- Film poster
- Directed by: Jacob Leventhal John Norling
- Produced by: Pete Smith
- Narrated by: Pete Smith
- Distributed by: Metro-Goldwyn-Mayer
- Release date: December 26, 1935;
- Running time: 8 minutes
- Country: United States
- Language: English

= Audioscopiks =

1935 film

Audioscopiks is a 1935 American short documentary film directed by Jacob F. Leventhal and John A. Norling. The main point of the short was to show off 3-D film technology. The film was nominated for an Academy Award at the 8th Academy Awards in 1935 for Best Short Subject (Novelty).

This was MGM's first film in 3-D, filmed using the red-green anaglyph process, with prints produced by Technicolor.
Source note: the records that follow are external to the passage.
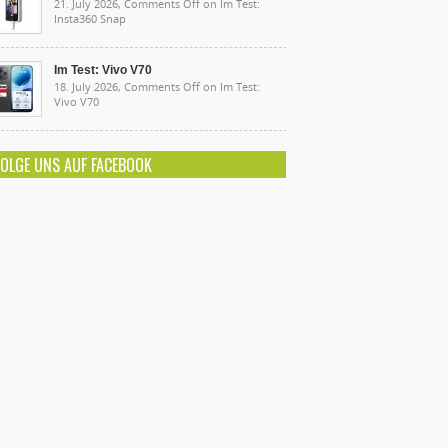
21. July 2026,
Comments Off
on Im Test:
Insta360 Snap
Im Test: Vivo V70
18. July 2026,
Comments Off
on Im Test:
Vivo V70
FOLGE UNS AUF FACEBOOK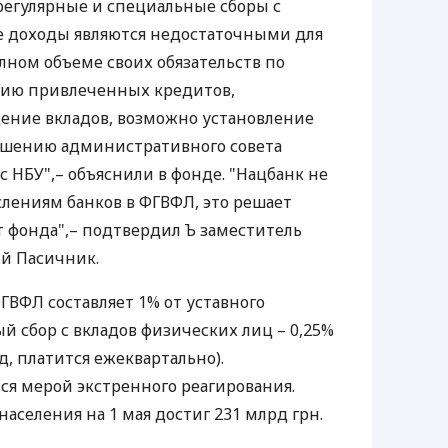
регулярные и специальные сборы с
е доходы являются недостаточными для
ном объеме своих обязательств по
ию привлеченных кредитов,
ение вкладов, возможно установление
решению административного совета
 НБУ",– объяснили в фонде. "Нацбанк не
лениям банков в ФГВФЛ, это решает
 фонда",– подтвердил Ъ заместитель
й Пасичник.
ГВФЛ составляет 1% от уставного
ый сбор с вкладов физических лиц – 0,25%
д, платится ежеквартально).
ся мерой экстренного реагирования.
аселения на 1 мая достиг 231 млрд грн.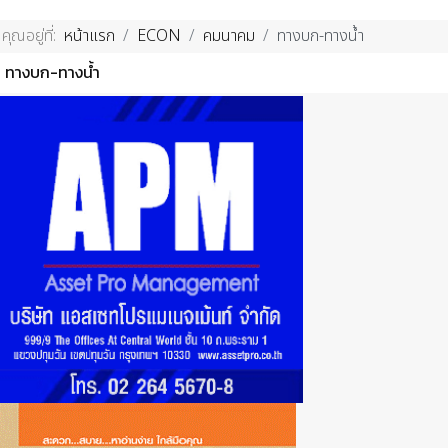
คุณอยู่ที่:
หน้าแรก
ECON
คมนาคม
ทางบก-ทางน้ำ
ทางบก-ทางน้ำ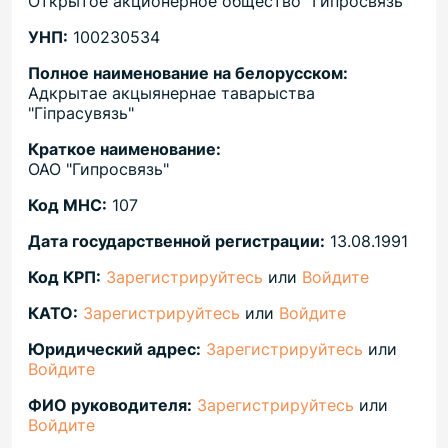
Открытое акционерное общество "Гипросвязь"
УНП:
100230534
Полное наименование на белорусском:
Адкрытае акцыянернае таварыства
"Гіпрасувязь"
Краткое наименование:
ОАО "Гипросвязь"
Код МНС:
107
Дата государственной регистрации:
13.08.1991
Код КРП:
Зарегистрируйтесь
или
Войдите
КАТО:
Зарегистрируйтесь
или
Войдите
Юридический адрес:
Зарегистрируйтесь
или
Войдите
ФИО руководителя:
Зарегистрируйтесь
или
Войдите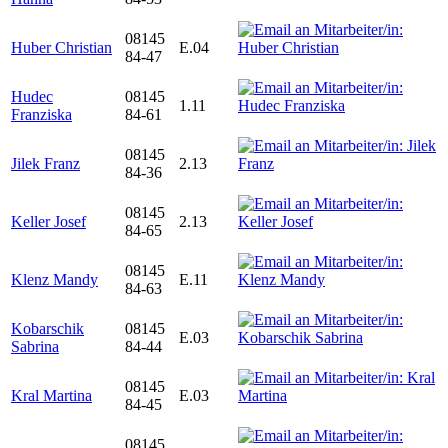
08145
Huber Christian
E.04
84-47
Hudec
08145
1.11
Franziska
84-61
08145
Jilek Franz
2.13
84-36
08145
Keller Josef
2.13
84-65
08145
Klenz Mandy
E.11
84-63
Kobarschik
08145
E.03
Sabrina
84-44
08145
Kral Martina
E.03
84-45
08145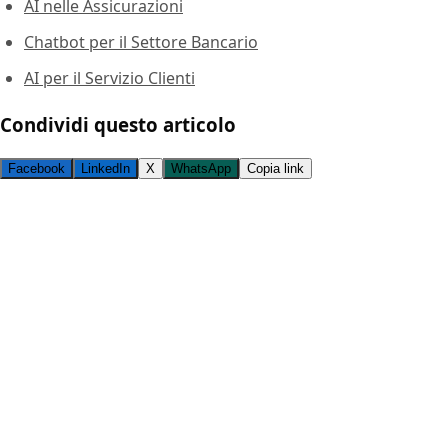
AI nelle Assicurazioni
Chatbot per il Settore Bancario
AI per il Servizio Clienti
Condividi questo articolo
Facebook
LinkedIn
X
WhatsApp
Copia link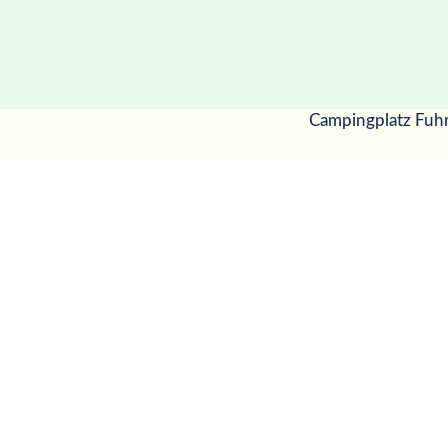
Campingplatz Fuh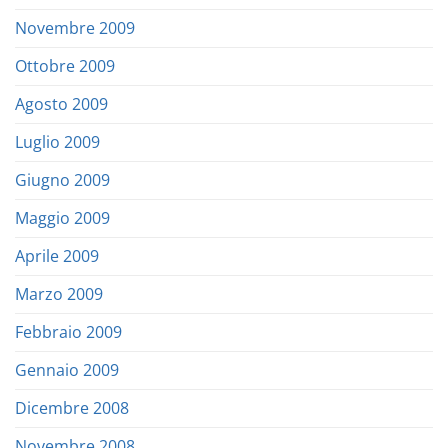
Novembre 2009
Ottobre 2009
Agosto 2009
Luglio 2009
Giugno 2009
Maggio 2009
Aprile 2009
Marzo 2009
Febbraio 2009
Gennaio 2009
Dicembre 2008
Novembre 2008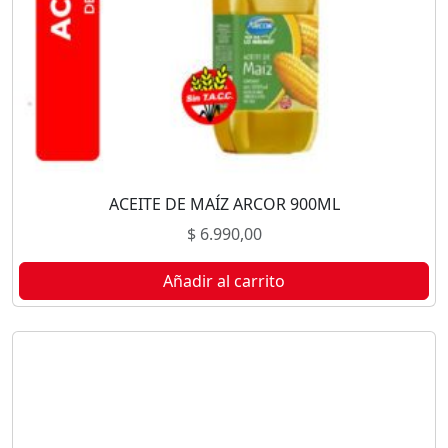
ACEITE DE MAÍZ ARCOR 900ML
$
6.990,00
Añadir al carrito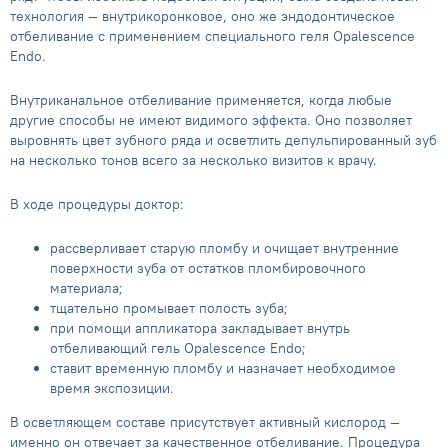
технология — внутрикоронковое, оно же эндодонтическое
отбеливание с применением специального геля Opalescence
Endo.
Внутриканальное отбеливание применяется, когда любые
другие способы не имеют видимого эффекта. Оно позволяет
выровнять цвет зубного ряда и осветлить депульпированный зуб
на несколько тонов всего за несколько визитов к врачу.
В ходе процедуры доктор:
рассверливает старую пломбу и очищает внутренние
поверхности зуба от остатков пломбировочного
материала;
тщательно промывает полость зуба;
при помощи аппликатора закладывает внутрь
отбеливающий гель Opalescence Endo;
ставит временную пломбу и назначает необходимое
время экспозиции.
В осветляющем составе присутствует активный кислород —
именно он отвечает за качественное отбеливание. Процедура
Current prints appear to have faded to a crimson-cyan color, causing ghosting to occur when viewed. Audioscopiks was followed by The New Audioscopiks (1938), and by Third Dimensional Murder (1941).

==Synopsis==
Audience members are given a lesson on how 3-Dimensional movies are made. After being taught about 3-D, patrons are then instructed to put on their 3-D glasses. They are then given a demonstration of 3-D with various objects moving towards the camera, including a ladder, a baseball being thrown and a woman on a swing. Smith narrates each short clip, most being 20 seconds or less.